The Hatful Eight

So, I ventured forth tonight in search of popcorn, caffeine, and a movie.

What were my choices at the lovely LaGrange Theater?

Star Wars: The Force Awakens

LOOK AT ALL THAT MOTHERFUCKING LIGHTSABER ACTION

Nah, didn’t want to see it.  I saw this already.  It was pretty good.  I didn’t mind it.  It was okay.  I was not offended or horrified.  It wasn’t bad.

 

The Finest Hours

LOOK AT ALL THAT MOTHERFUCKING STORM ACTION

 

No, don’t know much about it, didn’t really wanna see it.  Hey, Disney — Mark Wahlberg and John C. Reilly and George Clooney and Mark Wahlberg called (Mark Wahlberg forgot he called the first time).  They want their mediocre storm movie from the 2000s that I never saw back.

 

The Big Short

LOOK AT ALL THAT MOTHERFUCKING WHITE GUY ACTION

 

I will probably will see this, because Brad Pitt wears glasses and has a beard.  Plus, I hate greed and corporations.  And how interesting does Brad Pitt look, anyways?  He looks like he could teach an art class at a local community college.  Still, not going to see this movie today.

 

Tonight, I wanted to see a 3-hour movie that didn’t start until 9:00pm on a Tuesday evening.  Yes, I am talking about…

THE HATEFUL EIGHT

LOOK AT ALL THOSE MOTHERFUCKING PEOPLE BOXES IN THE LOWER FOURTH OF THE MOVIE POSTER

 

I thought there were a fair amount of hats in the movie, but not enough to warrant the title “Hatful”.  Still, I liked the subtle nod to the Smiths record, as well as Kurt Russell’s character name Johnny Marr.

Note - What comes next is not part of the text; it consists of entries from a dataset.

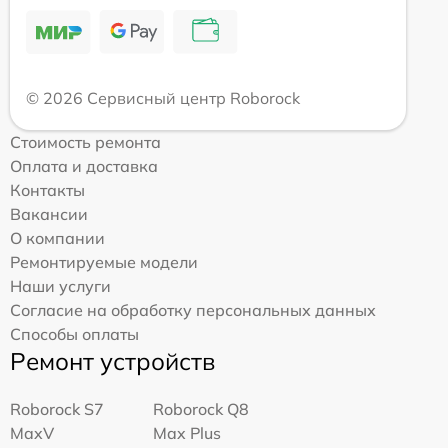
© 2026 Сервисный центр Roborock
Стоимость ремонта
Оплата и доставка
Контакты
Вакансии
О компании
Ремонтируемые модели
Наши услуги
Согласие на обработку персональных данных
Способы оплаты
Ремонт устройств
Roborock S7
Roborock Q8
MaxV
Max Plus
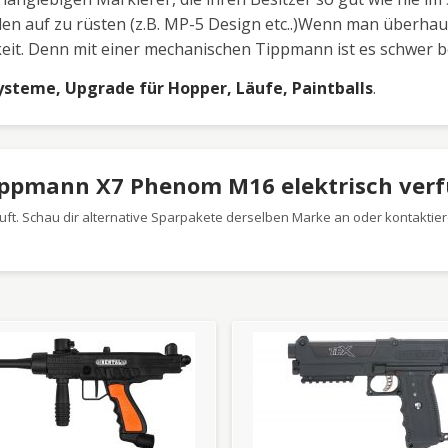
en auf zu rüsten (z.B. MP-5 Design etc..)Wenn man überha
eit. Denn mit einer mechanischen Tippmann ist es schwer b
steme, Upgrade für Hopper, Läufe, Paintballs
.
Tippmann X7 Phenom M16 elektrisch ver
ft. Schau dir alternative Sparpakete derselben Marke an oder kontaktier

Speaking of subtle nods, I counted some of them.

  1. The movie takes place in a cold, snowy, inhospitable environment, like John Carpenter’s The Thing.
  2. The movie takes place with a reasonably large group of people stuck together in a small, enclosed space, who increasingly distrust and suspect each other, like John Carpenter’s The Thing.
  3. The movie prominently features Kurt Russell, the star of John Carpenter’s The Thing.
  4. The movie’s soundtrack is written by Ennio Morricone, who composed the soundtrack for John Carpenter’s The Thing.
  5. Part of the movie soundtrack was actually taken from an unused piece of the soundtrack to John Carpenter’s The Thing.

No, I didn’t look up #5 on some trivia page on the IMDB.  I have the soundtrack to John Carpenter’s The Thing on COMPACT DISC.  I *RECOGNIZED* that song.

HOW MUCH MOTHERFUCKING MONEY DID I SPEND ON CDs BACK IN THE DAY? A FAIR AMOUNT OF MONEY.

 

So, there are some hats in the movie.  And also, some hateful people.  I really don’t know how I’m supposed to have a lot of compassion or even interest for people that I find exceedingly unpleasant.  I didn’t really care about anyone.  Everyone was loud, annoying, and violent.  I imagine I would have a similar experience if I ever took up Quentin Tarantino’s offer to play paintball with him and Eli Roth in the Upper Peninsula of Michigan.  Not gonna happen, fellas.

This felt good.  I blogged.  I did it.  If you’ll allow me one humorous gif I did not create, hey, Immortan Joe, what did you think of this, the 8th movie of Quentin Tarantino?

 

 

 

One thought on “The Hatful Eight

  1. Not my favourite either. I sat there wondering how long it would take for them to start killing each other and when Tatum Channing would be sprung on us. I was psyched to see Jennifer Jason Leigh again in anything but her main talent here seemed to be having gross teeth and looking like she knows how to take a punch. Zzz.